- **ASSIGNED TASK**: Retype exactly the lines from the one that contains "Que faire de l’intelligence artificielle en" through the final line of the material below, and add nothing else.

•••

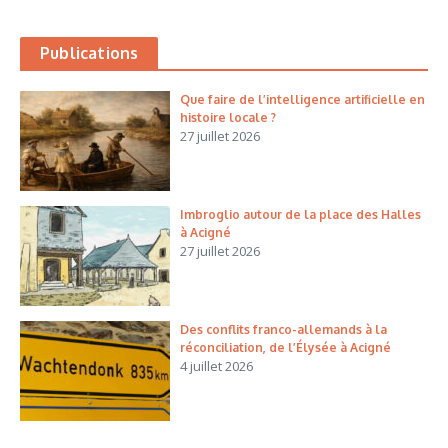
Publications
Que faire de l’intelligence artificielle en
histoire locale ?
27 juillet 2026
Imbroglio autour de la place des Halles
à Acigné
27 juillet 2026
Des conflits franco-allemands à la
réconciliation, de l’Élysée à Acigné
4 juillet 2026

•••

- **COMPLETED EXERCISE**:
Que faire de l’intelligence artificielle en
histoire locale ?
27 juillet 2026
Imbroglio autour de la place des Halles
à Acigné
27 juillet 2026
Des conflits franco-allemands à la
réconciliation, de l’Élysée à Acigné
4 juillet 2026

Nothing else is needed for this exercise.